As I shared in a recent post, the U.S. healthcare system continues to have a lot of room for improvement. Despite being quite expensive, it does not keep its citizens as healthy as the systems in other industrialized countries.
The debate for how to improve the healthcare system continues. Meanwhile, those of us who are served by this system are wise to understand its strengths and weaknesses so that we can be proactive about getting what we need.
As with anything, a good place to start is how we think about the problem. What assumptions do we have about our relationship to our healthcare system — and are they correct?
Here are four common myths that work against your wellness.
- The healthcare system keeps you well — Hopefully you've noticed that the healthcare system is not actually designed to help you pursue wellness. It is primarily designed to detect whether you have a health problem (screening and detection) and to treat problems when they are found (treatment). While most healthcare providers value wellness, and may even encourage behaviors that will promote wellness and prevent disease, they receive very little compensation to help you do that. The work of promoting your own well-being is mostly up to you.

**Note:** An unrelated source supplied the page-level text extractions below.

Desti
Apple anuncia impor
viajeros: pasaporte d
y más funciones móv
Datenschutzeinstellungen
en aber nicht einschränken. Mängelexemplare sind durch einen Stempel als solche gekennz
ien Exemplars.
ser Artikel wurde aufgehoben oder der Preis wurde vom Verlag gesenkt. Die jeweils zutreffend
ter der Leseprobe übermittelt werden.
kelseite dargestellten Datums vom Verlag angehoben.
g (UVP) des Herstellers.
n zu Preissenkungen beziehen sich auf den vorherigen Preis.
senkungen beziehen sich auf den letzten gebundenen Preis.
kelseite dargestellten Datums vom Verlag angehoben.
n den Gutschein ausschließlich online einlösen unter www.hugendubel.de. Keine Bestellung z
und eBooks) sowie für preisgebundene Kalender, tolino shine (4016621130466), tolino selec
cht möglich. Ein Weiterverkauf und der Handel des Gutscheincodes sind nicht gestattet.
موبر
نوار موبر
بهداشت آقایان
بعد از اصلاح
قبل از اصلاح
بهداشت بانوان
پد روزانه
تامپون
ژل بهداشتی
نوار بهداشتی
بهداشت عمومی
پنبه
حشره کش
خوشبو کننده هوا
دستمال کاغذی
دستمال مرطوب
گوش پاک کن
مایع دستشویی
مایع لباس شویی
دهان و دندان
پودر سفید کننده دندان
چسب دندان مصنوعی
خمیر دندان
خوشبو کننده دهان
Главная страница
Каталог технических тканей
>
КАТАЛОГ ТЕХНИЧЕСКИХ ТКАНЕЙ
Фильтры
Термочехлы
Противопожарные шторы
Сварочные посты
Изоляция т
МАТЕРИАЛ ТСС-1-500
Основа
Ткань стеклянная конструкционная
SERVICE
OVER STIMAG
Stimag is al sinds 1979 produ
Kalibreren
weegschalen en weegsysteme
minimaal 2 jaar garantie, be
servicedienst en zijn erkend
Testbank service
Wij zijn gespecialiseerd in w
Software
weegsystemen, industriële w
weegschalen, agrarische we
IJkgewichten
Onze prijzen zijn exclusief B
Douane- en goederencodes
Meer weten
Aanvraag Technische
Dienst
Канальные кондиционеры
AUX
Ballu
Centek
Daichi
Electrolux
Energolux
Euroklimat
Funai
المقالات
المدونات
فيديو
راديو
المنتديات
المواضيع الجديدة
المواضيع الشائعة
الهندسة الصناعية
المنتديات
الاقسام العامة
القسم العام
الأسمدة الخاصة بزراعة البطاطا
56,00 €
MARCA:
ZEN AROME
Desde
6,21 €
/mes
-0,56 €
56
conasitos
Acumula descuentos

- More healthcare is better — Our healthcare system has very advanced diagnostic and treatment options for health problems. Just because tests and treatments can be done, though, doesn't mean that they are a good idea. Diagnostic tests can lead to increased risks (such as radiation from X-rays and clots, bleeding, and infection from invasive procedures) as well as the potential for over treatment. Antibiotics, for example, can be very helpful if your body is losing the fight against a dangerous microorganism. On the other hand, when they are overused, they weaken your immune system and create resistant bacteria. When it comes to choosing tests and treatments, less is often better.
- Healthcare professionals know better than you — People who pursue careers in healthcare are often known for their intelligence and caring. It is important to be able to trust your healthcare providers and to rely on them for information that can help you make informed decisions. Please remember, though, that you are central in the decision-making process. No one knows your body, your history, and your values like you do. You are the expert in your own life, and it is important to develop relationships with your healthcare team that encourage your participation in decision-making.
- If health insurance doesn't cover it, it must not be important — As I mentioned in the first point, healthcare providers are not well-compensated to provide services aimed at wellness. Just because health insurance doesn't cover it though, doesn't mean it isn't a good idea. Consider the example of your car. Your car insurance covers you in the event of an accident. It does not cover all the other things that a conscientious car owner might do for their car — new tires, oil changes, tune-ups, washes and waxes. Isn't it interesting that we expect to pay "out-of-pocket" for things that keep our cars running well and looking good, but we balk at paying for services that might do the same for us? This is ironic, since our bodies are the only "vehicles" that we get to drive around in this life — and we don't have the option of upgrading to a new model!
One of the reasons that we have a healthcare system that doesn't work efficiently, is that we TOLERATE a healthcare system that doesn't work efficiently. As citizens and consumers, we can start to change this by expecting more - and by debunking the myths that keep us stuck. We can be in the driver's seat of our own well-being, and ask those on our healthcare team for the services and support that will keep us there.